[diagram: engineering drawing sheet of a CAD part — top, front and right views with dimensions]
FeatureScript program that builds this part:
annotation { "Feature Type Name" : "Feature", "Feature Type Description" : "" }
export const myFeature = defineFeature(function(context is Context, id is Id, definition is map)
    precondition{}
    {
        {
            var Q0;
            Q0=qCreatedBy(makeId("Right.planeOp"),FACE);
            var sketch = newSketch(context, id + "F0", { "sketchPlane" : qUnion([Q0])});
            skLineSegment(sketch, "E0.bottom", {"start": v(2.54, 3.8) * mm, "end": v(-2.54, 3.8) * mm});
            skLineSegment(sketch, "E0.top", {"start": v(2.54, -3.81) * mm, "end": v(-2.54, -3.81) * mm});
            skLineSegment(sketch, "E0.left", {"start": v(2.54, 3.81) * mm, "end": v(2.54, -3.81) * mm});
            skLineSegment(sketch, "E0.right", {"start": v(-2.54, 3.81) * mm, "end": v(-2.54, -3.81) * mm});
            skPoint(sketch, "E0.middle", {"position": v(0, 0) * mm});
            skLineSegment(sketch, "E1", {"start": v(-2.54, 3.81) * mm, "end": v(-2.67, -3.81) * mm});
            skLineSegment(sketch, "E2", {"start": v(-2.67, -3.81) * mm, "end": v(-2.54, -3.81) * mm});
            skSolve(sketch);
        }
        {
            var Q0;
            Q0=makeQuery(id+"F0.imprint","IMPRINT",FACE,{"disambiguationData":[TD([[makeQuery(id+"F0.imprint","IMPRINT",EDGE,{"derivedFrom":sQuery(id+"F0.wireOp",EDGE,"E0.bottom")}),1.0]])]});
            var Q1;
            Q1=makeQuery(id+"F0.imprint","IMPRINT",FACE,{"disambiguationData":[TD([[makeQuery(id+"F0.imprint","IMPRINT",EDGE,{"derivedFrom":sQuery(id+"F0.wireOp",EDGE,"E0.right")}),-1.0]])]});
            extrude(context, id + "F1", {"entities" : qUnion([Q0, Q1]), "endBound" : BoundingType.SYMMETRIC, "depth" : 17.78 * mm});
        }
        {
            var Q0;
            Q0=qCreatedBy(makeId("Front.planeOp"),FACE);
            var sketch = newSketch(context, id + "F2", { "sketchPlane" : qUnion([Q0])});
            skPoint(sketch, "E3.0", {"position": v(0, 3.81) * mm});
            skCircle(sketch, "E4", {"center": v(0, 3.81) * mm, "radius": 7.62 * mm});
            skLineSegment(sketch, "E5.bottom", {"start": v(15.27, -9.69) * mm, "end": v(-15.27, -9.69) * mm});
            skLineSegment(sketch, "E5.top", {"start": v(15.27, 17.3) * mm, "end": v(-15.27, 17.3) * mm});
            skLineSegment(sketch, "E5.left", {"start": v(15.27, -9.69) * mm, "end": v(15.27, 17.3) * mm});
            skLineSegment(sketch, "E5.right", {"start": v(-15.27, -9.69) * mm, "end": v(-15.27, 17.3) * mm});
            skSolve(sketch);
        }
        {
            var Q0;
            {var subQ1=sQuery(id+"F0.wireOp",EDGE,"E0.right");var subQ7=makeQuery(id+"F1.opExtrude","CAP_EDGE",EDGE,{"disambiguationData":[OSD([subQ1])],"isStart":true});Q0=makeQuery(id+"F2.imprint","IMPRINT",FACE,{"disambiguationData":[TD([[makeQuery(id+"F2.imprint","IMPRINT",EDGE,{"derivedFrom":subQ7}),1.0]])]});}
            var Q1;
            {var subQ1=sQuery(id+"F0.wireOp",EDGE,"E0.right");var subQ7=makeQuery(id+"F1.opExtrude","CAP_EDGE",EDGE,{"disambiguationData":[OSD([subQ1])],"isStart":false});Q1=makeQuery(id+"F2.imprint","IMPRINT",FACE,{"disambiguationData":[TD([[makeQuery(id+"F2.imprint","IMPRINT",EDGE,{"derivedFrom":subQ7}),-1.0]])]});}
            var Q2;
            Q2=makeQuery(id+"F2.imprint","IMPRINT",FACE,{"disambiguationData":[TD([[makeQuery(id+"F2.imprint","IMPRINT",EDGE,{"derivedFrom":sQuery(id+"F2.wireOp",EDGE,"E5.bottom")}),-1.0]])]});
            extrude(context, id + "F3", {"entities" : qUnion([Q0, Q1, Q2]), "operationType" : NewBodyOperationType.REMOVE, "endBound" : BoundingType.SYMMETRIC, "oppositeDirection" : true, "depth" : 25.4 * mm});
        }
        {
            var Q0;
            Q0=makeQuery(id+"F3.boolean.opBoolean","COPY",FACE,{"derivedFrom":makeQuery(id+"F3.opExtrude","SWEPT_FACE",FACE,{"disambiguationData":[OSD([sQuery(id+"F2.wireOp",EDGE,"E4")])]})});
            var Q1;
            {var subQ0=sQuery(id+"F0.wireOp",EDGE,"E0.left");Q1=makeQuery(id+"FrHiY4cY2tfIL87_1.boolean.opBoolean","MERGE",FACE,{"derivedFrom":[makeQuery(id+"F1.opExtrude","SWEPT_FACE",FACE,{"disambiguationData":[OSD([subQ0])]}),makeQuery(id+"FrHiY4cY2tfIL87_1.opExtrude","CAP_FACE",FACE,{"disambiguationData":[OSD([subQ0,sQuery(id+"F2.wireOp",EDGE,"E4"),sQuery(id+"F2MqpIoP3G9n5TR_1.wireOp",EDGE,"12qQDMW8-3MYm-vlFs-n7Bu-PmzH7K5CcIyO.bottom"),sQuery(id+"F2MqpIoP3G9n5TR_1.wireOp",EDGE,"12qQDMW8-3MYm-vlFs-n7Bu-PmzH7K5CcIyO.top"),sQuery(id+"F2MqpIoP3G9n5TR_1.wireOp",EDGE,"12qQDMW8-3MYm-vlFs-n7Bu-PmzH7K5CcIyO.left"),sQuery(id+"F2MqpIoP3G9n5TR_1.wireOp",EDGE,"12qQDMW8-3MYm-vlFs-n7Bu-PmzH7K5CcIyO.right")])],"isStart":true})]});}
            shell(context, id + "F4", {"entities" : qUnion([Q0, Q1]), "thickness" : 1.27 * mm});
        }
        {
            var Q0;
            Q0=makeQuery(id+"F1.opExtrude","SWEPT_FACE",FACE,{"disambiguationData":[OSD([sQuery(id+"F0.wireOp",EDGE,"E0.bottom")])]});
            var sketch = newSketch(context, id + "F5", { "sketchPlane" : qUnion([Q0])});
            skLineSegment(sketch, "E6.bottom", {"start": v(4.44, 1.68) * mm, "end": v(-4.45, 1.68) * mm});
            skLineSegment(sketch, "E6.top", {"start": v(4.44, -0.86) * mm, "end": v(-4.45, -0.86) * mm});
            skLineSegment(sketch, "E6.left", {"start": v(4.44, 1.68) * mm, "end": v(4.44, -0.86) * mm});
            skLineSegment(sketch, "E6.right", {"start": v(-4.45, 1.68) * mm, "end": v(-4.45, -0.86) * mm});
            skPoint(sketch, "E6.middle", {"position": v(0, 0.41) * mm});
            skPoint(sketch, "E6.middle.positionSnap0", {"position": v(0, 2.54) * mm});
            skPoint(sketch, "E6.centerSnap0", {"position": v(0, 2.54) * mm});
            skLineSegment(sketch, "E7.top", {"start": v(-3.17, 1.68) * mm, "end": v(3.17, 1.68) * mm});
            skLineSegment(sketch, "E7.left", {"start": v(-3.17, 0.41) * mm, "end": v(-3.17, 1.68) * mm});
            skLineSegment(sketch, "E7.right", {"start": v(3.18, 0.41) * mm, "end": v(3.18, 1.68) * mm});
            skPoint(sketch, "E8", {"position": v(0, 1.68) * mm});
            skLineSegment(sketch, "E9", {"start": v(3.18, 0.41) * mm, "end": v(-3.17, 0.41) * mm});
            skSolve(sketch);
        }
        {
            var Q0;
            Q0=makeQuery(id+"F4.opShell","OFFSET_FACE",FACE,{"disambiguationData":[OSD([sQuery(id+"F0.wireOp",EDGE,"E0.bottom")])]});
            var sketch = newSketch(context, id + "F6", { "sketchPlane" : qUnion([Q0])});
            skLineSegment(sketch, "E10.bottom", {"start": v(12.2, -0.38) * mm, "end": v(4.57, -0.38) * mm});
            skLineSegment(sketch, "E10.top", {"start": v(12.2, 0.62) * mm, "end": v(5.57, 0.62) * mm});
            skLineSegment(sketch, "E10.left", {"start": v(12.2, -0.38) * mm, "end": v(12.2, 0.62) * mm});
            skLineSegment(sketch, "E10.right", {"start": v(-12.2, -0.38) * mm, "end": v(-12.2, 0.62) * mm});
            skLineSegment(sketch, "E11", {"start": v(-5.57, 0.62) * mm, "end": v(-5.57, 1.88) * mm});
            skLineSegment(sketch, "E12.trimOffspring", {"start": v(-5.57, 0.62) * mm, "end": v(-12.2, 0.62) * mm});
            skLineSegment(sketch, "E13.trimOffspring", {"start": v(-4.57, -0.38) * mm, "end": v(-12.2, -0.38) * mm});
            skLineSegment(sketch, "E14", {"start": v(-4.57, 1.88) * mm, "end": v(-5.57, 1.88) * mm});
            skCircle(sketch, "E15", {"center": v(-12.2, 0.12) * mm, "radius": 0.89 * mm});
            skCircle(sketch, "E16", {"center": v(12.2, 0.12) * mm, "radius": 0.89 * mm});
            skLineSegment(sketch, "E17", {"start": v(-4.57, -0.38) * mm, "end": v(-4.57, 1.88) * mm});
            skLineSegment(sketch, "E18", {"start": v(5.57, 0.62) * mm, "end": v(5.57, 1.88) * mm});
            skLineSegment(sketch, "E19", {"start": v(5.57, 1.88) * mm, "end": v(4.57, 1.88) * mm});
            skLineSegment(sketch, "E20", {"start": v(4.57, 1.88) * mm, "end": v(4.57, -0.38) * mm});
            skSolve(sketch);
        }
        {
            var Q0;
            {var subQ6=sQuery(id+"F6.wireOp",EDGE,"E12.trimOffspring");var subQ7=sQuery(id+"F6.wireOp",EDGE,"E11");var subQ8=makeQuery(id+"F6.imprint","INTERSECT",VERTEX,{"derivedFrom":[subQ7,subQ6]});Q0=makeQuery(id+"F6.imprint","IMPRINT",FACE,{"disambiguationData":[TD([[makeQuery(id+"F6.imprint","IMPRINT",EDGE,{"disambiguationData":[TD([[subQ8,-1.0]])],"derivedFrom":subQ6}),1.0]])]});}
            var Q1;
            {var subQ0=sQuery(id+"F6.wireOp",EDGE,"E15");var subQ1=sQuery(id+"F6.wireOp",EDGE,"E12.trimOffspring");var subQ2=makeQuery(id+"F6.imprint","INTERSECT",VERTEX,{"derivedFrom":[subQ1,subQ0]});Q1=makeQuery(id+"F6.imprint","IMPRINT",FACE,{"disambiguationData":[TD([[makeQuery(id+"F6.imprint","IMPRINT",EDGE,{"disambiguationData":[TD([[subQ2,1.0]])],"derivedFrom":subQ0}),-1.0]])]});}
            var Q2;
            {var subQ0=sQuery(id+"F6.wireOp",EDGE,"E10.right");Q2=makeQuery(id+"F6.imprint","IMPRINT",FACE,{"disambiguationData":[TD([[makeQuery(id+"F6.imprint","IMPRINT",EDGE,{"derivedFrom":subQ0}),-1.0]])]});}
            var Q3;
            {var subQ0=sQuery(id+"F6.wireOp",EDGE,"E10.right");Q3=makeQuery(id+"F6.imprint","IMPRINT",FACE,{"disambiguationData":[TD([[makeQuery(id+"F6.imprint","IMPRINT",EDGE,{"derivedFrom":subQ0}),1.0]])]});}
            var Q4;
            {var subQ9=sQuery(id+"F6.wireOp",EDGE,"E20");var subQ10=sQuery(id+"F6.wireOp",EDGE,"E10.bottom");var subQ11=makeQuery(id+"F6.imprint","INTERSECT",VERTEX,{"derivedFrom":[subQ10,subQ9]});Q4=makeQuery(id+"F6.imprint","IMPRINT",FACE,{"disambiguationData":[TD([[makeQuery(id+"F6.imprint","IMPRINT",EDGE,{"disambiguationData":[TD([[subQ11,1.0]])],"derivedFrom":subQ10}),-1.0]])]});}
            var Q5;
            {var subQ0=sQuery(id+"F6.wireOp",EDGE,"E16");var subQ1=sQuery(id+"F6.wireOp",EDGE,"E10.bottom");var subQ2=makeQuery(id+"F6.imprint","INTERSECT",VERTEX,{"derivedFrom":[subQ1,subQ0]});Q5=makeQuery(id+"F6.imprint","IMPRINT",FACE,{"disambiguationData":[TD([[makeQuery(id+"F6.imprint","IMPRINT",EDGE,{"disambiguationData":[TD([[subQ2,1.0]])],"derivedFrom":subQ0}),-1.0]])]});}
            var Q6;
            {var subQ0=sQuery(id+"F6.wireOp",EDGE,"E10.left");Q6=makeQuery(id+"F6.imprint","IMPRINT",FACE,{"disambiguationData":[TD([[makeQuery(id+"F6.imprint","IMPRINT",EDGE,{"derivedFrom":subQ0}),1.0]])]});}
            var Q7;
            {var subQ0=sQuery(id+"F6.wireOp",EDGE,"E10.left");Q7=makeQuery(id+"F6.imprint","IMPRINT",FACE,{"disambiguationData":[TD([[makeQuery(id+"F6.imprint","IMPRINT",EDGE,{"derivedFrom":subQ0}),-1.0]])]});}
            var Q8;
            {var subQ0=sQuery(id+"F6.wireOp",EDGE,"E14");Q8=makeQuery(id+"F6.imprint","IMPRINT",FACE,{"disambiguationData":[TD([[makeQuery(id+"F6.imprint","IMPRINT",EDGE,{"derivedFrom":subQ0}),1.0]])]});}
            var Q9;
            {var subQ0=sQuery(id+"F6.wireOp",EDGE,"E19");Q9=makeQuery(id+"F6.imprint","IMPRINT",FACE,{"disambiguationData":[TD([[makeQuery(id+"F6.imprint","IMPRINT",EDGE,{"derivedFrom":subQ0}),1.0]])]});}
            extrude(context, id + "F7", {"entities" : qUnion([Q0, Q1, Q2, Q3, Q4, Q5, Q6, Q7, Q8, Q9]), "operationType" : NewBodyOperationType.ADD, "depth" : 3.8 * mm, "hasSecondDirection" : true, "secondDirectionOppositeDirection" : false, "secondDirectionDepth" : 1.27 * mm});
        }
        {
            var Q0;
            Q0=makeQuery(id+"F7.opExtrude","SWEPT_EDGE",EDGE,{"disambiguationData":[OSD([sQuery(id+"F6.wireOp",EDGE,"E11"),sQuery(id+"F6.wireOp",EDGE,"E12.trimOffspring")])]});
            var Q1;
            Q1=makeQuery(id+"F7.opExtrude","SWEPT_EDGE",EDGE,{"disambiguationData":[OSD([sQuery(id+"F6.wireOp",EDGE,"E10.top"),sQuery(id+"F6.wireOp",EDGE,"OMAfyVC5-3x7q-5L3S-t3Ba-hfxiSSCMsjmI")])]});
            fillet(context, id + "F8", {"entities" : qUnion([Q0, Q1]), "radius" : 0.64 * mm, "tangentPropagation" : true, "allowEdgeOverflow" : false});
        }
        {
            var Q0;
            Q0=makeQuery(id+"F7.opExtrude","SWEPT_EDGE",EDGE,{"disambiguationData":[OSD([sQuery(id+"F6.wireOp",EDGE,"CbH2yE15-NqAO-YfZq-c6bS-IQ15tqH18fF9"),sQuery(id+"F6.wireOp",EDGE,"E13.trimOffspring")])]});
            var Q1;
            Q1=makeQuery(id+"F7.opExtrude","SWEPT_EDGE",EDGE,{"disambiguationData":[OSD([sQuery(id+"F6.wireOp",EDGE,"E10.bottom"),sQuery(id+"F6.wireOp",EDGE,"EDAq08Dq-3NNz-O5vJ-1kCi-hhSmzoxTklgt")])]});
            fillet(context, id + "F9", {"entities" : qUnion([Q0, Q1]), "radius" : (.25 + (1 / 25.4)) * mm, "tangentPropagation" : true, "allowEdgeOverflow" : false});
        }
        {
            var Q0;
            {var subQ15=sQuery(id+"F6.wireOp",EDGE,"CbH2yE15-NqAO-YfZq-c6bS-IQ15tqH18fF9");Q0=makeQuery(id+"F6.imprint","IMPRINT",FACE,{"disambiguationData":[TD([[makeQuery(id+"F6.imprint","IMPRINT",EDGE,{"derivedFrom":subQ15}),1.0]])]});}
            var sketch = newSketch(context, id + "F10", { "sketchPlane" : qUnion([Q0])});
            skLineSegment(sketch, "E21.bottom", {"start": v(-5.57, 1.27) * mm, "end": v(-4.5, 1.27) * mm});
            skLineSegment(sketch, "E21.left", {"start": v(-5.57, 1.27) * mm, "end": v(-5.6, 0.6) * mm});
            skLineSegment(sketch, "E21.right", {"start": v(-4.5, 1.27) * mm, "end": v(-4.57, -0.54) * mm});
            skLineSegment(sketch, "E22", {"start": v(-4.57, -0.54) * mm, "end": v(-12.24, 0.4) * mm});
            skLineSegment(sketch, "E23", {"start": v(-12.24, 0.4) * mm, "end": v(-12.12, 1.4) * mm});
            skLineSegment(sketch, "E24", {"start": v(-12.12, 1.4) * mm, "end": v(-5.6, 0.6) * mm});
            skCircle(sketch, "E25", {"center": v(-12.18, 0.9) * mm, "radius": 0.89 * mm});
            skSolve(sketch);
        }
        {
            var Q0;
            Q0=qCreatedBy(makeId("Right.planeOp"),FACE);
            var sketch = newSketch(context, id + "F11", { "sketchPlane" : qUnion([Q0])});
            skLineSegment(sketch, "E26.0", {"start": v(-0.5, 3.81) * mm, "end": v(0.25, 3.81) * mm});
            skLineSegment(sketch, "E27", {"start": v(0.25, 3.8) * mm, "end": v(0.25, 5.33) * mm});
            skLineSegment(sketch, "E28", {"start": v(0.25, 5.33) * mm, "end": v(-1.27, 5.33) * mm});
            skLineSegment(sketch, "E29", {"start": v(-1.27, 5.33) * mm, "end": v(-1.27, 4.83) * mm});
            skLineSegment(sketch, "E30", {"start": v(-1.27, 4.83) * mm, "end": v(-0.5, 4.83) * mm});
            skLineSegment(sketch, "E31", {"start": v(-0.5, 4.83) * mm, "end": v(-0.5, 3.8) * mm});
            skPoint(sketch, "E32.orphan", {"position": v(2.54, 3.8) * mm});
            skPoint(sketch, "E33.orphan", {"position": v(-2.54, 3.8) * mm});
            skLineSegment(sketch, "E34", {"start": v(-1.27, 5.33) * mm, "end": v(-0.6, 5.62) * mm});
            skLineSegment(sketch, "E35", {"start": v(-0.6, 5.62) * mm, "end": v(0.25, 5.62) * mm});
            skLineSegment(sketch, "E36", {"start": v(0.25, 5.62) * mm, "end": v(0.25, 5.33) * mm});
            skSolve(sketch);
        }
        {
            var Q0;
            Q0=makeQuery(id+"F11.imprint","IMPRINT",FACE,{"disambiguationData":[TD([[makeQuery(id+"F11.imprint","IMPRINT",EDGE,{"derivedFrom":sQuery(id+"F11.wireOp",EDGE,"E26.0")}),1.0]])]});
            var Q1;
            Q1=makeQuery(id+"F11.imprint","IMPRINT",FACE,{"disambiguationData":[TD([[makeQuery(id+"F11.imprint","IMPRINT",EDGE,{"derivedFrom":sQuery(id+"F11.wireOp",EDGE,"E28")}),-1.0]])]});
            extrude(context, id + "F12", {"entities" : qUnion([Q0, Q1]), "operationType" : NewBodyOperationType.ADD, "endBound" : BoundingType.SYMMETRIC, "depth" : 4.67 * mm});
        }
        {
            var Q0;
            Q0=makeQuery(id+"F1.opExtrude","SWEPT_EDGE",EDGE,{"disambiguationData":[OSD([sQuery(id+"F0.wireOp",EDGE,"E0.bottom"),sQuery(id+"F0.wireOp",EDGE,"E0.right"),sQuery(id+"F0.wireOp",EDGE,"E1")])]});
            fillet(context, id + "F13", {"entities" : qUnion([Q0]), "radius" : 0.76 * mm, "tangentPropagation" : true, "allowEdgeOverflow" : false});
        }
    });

---*---

Count the lines of the data above that contain the string "false", treating uppercase and lowercase as different. Give only the number.

5